Homomorphic Encryption and Secure Multi-Party Computation for Privacy-Preserving Data Mining in Banking

Abstract

Abstract
The banking sector increasingly relies on data mining and machine learning across distributed datasets to perform credit scoring, fraud detection, anti-money-laundering (AML) analytics, and personalized services. These capabilities, however, are constrained by stringent privacy requirements, regulatory obligations, and the commercial sensitivity of customer data. Cryptographic primitives principally Homomorphic Encryption (HE) and Secure Multi-Party Computation (SMPC, also MPC) provide mathematically grounded approaches to compute on private data without revealing underlying raw inputs.
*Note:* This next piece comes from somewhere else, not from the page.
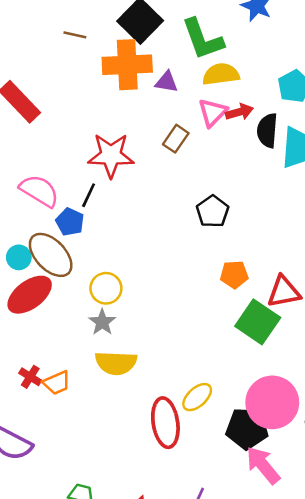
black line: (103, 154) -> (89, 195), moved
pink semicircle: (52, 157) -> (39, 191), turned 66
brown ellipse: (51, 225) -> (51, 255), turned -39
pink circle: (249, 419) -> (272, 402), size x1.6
This manuscript synthesizes theory, system architectures, protocol choices, and applied patterns for deploying HE and SMPC in banking data-mining workflows. This paper (1) review the mathematical foundations and practical HE schemes (BFV, BGV, CKKS, TFHE, Paillier) and dominant MPC paradigms (Yao, GMW, SPDZ, garbled circuits, secret sharing); (2) evaluate performance, precision, and communication tradeoffs using current library ecosystems (Microsoft SEAL, HElib, OpenFHE) and MPC frameworks; (3) present reference architectures and hybrid HE–MPC compositions for realistic banking tasks (fraud detection, collaborative AML, privacy-preserving model training and inference, private set intersection); (4) propose evaluation metrics, threat models, and compliance considerations; and (5) identify research directions for scalability, latency, verifiability, and regulatory alignment.